Comment une mouche s’est appropriée des gènes bactériens
Georges Pop
Des gènes issus d’une bactérie permettent à la mouche blanche d’optimiser le contrôle vital de son cycle d’azote, révèle une étude chinoise à laquelle a contribué un chercheur de l’Université de Neuchâtel. Ces conclusions illustrent le rôle fondamental de l’évolution dans le transfert naturel de gènes d’une bactérie vers un organisme plus évolué.
Deux gènes issus d’une bactérie, acquis voici plusieurs dizaines de millions d’années, permettent à la mouche blanche (Bemisia tabaci), alias l'aleurode du tabac (appelé aussi aleurode du cotonnier ou aleurode de la patate douce), d’optimiser le contrôle de son cycle d’azote, essentiel à son développement, ainsi qu’à sa reproduction. C’est là le principal résultat d’une étude de l'Académie chinoise des sciences agricoles de Pékin (ACSA), à laquelle a contribué le biologiste Ted Turlings, de l’Université de Neuchâtel (UniNE).
Ces conclusions confirment le rôle de l’évolution dans le transfert naturel de gènes d’une bactérie vers un organisme plus évolué. Elles ont été publiée dans la revue de référence Science Advance, au mois de février dernier.
Un ravageur de plantes
Réunissant plusieurs sous-espèces, l'aleurode du tabac est un insecte polyphage, naturellement présent dans les régions tropicales et subtropicales. Il s’est récemment introduit dans les serres des régions plus tempérées. Ce ravageur de plantes potagères et ornementales provoque chaque année des dégâts considérables à l’agriculture. À l’échelle de la planète, ceux-ci sont estimés à plusieurs milliards de dollars. La mouche blanche s’attaque aux végétaux par succion de la sève phloémienne et excrétion de miellat. Elle transmet aux plantes de nombreux virus phytopathogènes et stimule l’apparition de maladies fongiques.

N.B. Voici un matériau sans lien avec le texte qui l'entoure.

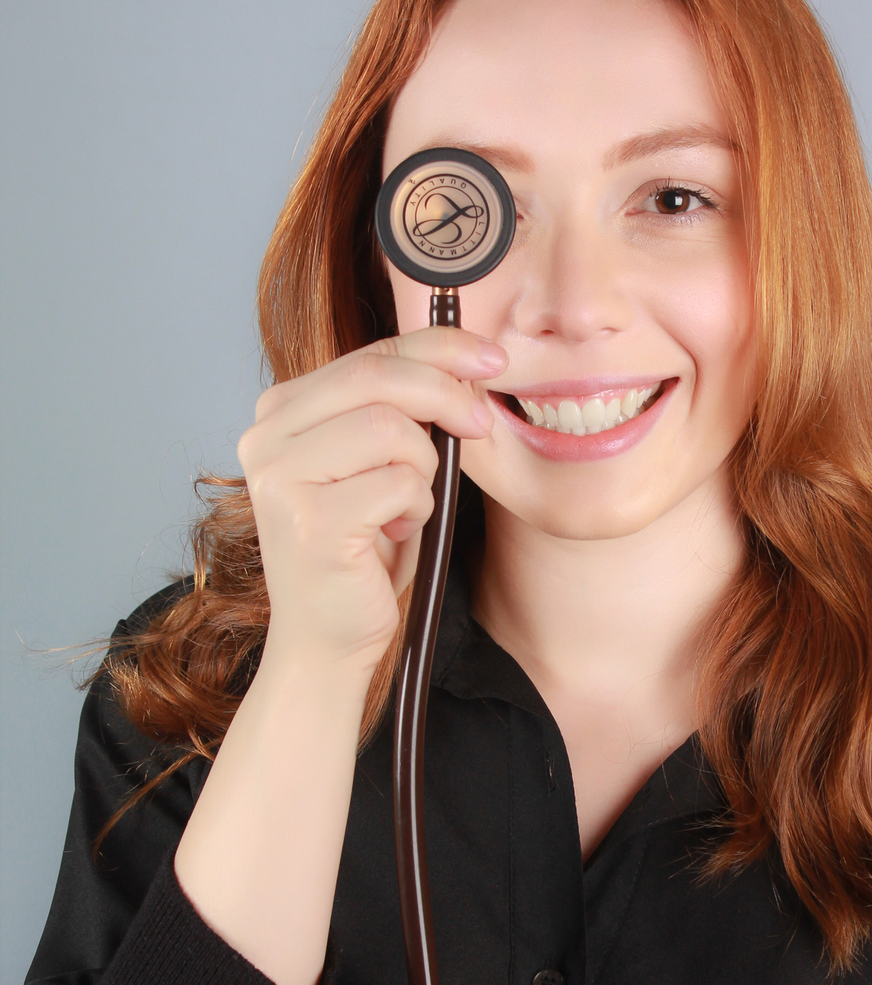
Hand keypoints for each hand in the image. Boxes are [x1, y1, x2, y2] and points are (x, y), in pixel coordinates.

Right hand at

Selon le communiqué de l’UniNE, cette nouvelle recherche a clairement mis en évidence le rôle des deux gènes d’origine bactérienne qui aident cet insecte à capter et à recycler l'azote dont il a besoin pour son développement et sa reproduction. D'autres insectes dépendent généralement de bactéries présentes dans leur corps pour les aider à recycler l'azote. Mais grâce à l’intégration de ces deux gènes dans son organisme, la mouche blanche s’est affranchie de sa dépendance vis-à-vis des bactéries. Elle peut assurer toute seule ce rôle indispensable à sa survie.

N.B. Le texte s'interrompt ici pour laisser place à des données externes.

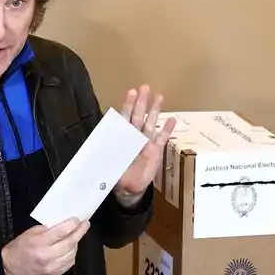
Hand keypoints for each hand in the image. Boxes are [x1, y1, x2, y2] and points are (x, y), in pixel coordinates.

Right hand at [1, 218, 89, 274]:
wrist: (9, 269)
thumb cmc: (18, 249)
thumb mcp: (30, 234)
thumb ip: (47, 229)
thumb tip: (63, 225)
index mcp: (39, 243)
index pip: (61, 232)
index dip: (72, 225)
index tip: (78, 220)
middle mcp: (46, 256)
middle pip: (70, 243)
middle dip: (80, 232)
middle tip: (85, 225)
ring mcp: (51, 268)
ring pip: (72, 255)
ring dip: (76, 244)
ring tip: (75, 237)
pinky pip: (68, 265)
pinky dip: (71, 256)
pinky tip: (70, 250)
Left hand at [115, 85, 176, 200]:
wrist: (128, 188)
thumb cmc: (116, 174)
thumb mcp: (109, 163)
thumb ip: (107, 152)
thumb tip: (102, 141)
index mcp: (122, 137)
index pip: (125, 117)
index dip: (128, 105)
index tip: (132, 92)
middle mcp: (134, 136)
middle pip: (139, 116)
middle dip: (142, 102)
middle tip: (145, 87)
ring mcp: (146, 142)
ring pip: (151, 123)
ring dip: (155, 110)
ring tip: (160, 96)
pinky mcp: (156, 151)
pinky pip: (162, 138)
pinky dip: (167, 129)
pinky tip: (172, 119)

La mouche blanche s’attaque aux végétaux par succion de la sève phloémienne et excrétion de miellat. © BAYER
Deux gènes fonctionnant ensemble
« Le transfert de gènes d'une bactérie à un insecte n'est pas exceptionnel, mais dans ce cas, il s'agit de deux gènes fonctionnant ensemble. C’est tout à fait unique », relève Ted Turlings, directeur du Laboratoire d’écologie chimique FARCE de l’UniNE et lauréat du Prix Marcel Benoist 2023. Selon lui, le fait que les mouches blanches utilisent ces gènes, non seulement pour acquérir de l'azote, mais aussi pour le recycler, explique leur capacité à survivre dans un très grand nombre d'espèces végétales différentes. Il révèle aussi un facteur supplémentaire de leur grande capacité à ravager des cultures.
En 2021, Ted Turlings avait déjà contribué à une recherche de l’ACSA, qui avait révélé l’existence d’un transfert de gène fonctionnel d’une plante vers un insecte. En l’occurrence, il s’agissait déjà de la mouche blanche, ce gène la protégeant d’une toxine d’origine végétale.